Piracy off the coast of Nigeria is estimated to cost over $7bn annually, with the bulk of costs affecting the oil industry. And over in Singapore, pirate groups can earn up to $1m for a successful tanker hijack.
But the data suggests that plummeting oil prices are driving a tactical shift by pirates, replacing oil theft with kidnap for ransom in Nigeria, and exposing anchored tankers in Singapore to greater hijack risks.
Piracy thrives in the Gulf of Guinea due to a lack of robust law enforcement, access to illegal markets and a target rich environment.
Between Jan 2012 and Feb 2016, Verisk Maplecroft recorded 62 separate piracy attacks relating to oil and gas platforms off the Nigerian coast, nearly half the country’s total number of incidents. This number has been falling though, from 22 in 2014, to 13 in 2015, to only two in 2016 so far.

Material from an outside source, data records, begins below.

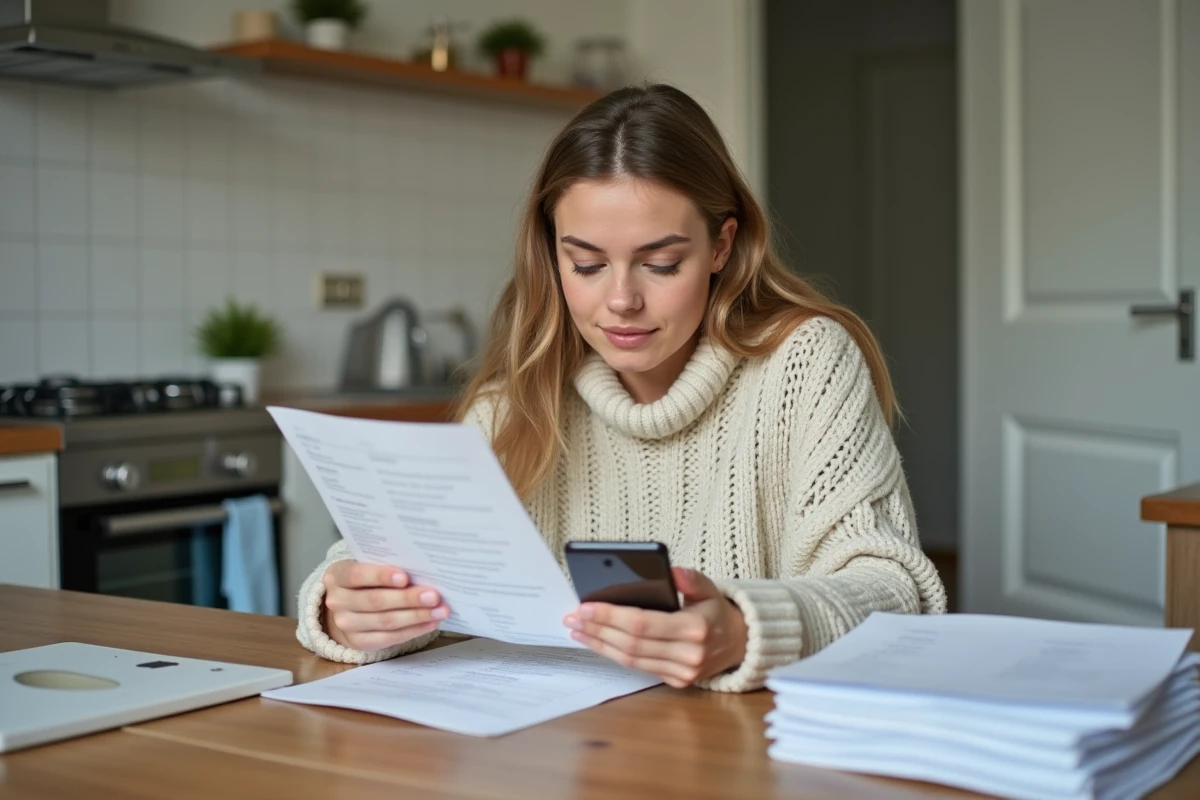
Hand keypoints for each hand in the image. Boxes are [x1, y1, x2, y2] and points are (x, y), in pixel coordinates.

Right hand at [322, 561, 449, 651]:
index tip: (405, 577)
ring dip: (417, 616)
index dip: (381, 576)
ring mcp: (346, 625)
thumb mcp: (367, 566)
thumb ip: (385, 566)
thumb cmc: (365, 580)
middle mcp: (337, 601)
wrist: (346, 607)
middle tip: (433, 596)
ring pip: (385, 622)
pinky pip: (390, 638)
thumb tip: (422, 569)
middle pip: (375, 601)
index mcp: (337, 576)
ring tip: (440, 610)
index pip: (357, 575)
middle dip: (407, 599)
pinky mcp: (359, 642)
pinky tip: (430, 623)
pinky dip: (413, 630)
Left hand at [563, 567, 747, 687]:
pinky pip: (638, 668)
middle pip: (631, 643)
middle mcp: (689, 655)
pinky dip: (614, 654)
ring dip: (600, 644)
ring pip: (631, 660)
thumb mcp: (709, 588)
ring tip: (578, 630)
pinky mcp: (676, 681)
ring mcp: (682, 672)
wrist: (739, 642)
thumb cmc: (716, 611)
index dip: (610, 616)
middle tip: (573, 618)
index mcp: (695, 628)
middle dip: (597, 630)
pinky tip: (598, 641)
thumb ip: (691, 579)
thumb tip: (673, 571)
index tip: (585, 607)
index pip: (642, 624)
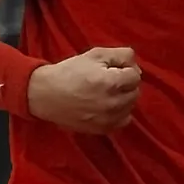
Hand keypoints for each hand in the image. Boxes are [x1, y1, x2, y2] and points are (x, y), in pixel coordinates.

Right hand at [27, 46, 141, 133]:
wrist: (47, 95)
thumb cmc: (70, 71)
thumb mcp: (95, 54)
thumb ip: (121, 55)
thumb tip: (136, 68)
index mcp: (111, 82)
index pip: (135, 76)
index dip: (125, 69)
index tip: (112, 69)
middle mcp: (113, 103)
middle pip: (135, 91)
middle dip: (125, 83)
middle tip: (109, 79)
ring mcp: (108, 119)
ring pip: (130, 106)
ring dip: (124, 98)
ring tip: (107, 92)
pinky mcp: (102, 129)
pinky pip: (123, 121)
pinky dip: (120, 113)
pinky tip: (107, 105)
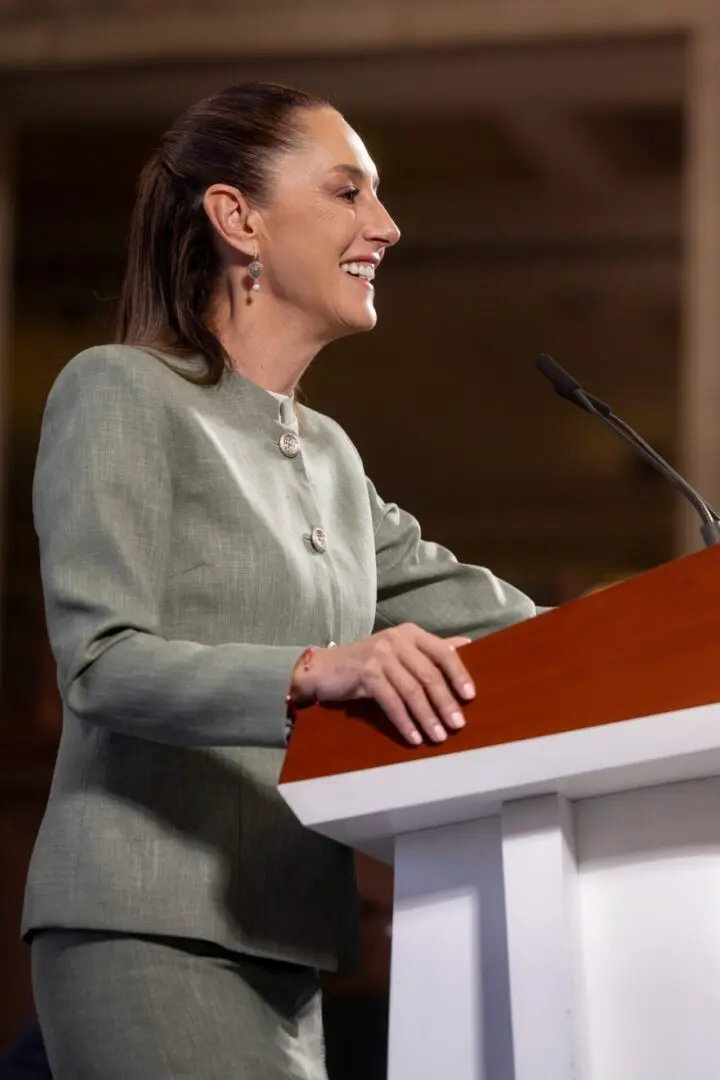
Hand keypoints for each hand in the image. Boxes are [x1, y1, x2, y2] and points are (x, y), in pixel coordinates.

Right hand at [290, 624, 475, 745]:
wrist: (324, 669)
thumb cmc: (368, 662)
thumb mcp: (400, 651)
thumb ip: (430, 649)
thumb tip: (466, 645)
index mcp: (411, 634)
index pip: (443, 652)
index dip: (459, 674)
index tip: (471, 696)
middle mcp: (397, 640)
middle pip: (429, 674)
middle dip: (445, 703)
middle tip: (458, 725)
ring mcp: (380, 656)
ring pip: (412, 691)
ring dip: (427, 717)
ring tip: (439, 737)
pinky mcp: (366, 673)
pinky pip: (392, 702)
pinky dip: (404, 722)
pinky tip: (414, 737)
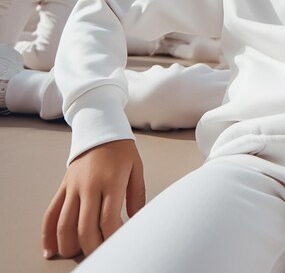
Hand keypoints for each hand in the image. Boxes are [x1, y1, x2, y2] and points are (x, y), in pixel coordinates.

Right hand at [41, 140, 144, 258]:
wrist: (100, 129)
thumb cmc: (121, 149)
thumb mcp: (136, 168)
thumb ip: (137, 194)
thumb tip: (135, 219)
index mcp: (111, 181)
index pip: (108, 219)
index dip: (111, 237)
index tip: (117, 243)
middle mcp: (90, 185)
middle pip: (85, 227)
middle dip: (91, 247)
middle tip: (99, 254)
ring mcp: (73, 186)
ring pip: (64, 224)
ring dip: (69, 245)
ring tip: (77, 253)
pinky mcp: (63, 186)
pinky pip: (51, 213)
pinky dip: (47, 234)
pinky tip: (50, 249)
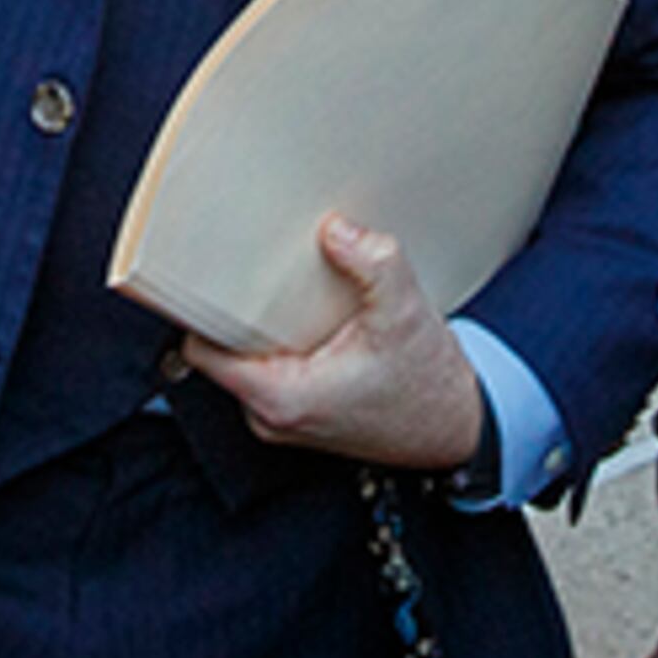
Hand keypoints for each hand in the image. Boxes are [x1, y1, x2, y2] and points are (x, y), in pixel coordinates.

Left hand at [185, 216, 488, 473]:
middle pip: (222, 349)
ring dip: (261, 324)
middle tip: (257, 267)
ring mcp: (282, 419)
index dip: (200, 306)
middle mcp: (271, 416)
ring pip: (246, 358)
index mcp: (281, 398)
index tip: (209, 270)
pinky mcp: (298, 413)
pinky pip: (268, 368)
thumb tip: (335, 229)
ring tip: (287, 290)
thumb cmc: (429, 387)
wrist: (457, 427)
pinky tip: (308, 314)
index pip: (202, 349)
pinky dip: (281, 340)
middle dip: (236, 308)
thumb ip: (373, 266)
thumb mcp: (406, 315)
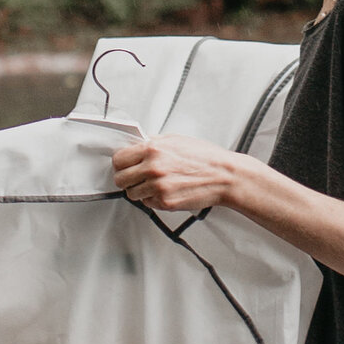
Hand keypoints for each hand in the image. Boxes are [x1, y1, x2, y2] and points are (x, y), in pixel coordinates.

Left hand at [108, 132, 234, 218]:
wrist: (224, 176)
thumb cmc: (205, 157)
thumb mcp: (177, 140)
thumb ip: (154, 142)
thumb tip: (137, 145)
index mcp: (153, 149)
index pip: (118, 159)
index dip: (121, 163)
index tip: (126, 165)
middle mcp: (153, 168)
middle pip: (120, 179)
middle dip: (126, 178)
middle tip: (136, 177)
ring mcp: (158, 187)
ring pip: (131, 194)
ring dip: (139, 190)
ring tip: (154, 184)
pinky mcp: (165, 203)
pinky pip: (147, 203)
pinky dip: (153, 199)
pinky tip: (166, 191)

Concurrently, the number of hostage taking events in Nigerian waters has risen from 4 in 2014, to 13 in 2015 and 4 already in 2016. While it's too early to say if this is a direct result of falling oil prices, there is a strong correlation.
A less considered impact from the falling oil price is the surge in tankers anchoring for long periods in pirate hotspots, as they act as temporary storage facilities until oil prices stabilise.
Singapore is particularly at risk, with recent suggestions that a major commodities firm has anchored four tankers there for storage purposes.
Singaporean waters are already at high risk of pirate attacks, with 66 successful boardings recorded by Verisk Maplecroft between 2012-2016.
While the bulk of these attacks were ‘snatch and grab’ incidents, static tankers are a tempting hijack target as they allow pirate groups the time to monitor security routines, select suitable boarding points and organise complex operations.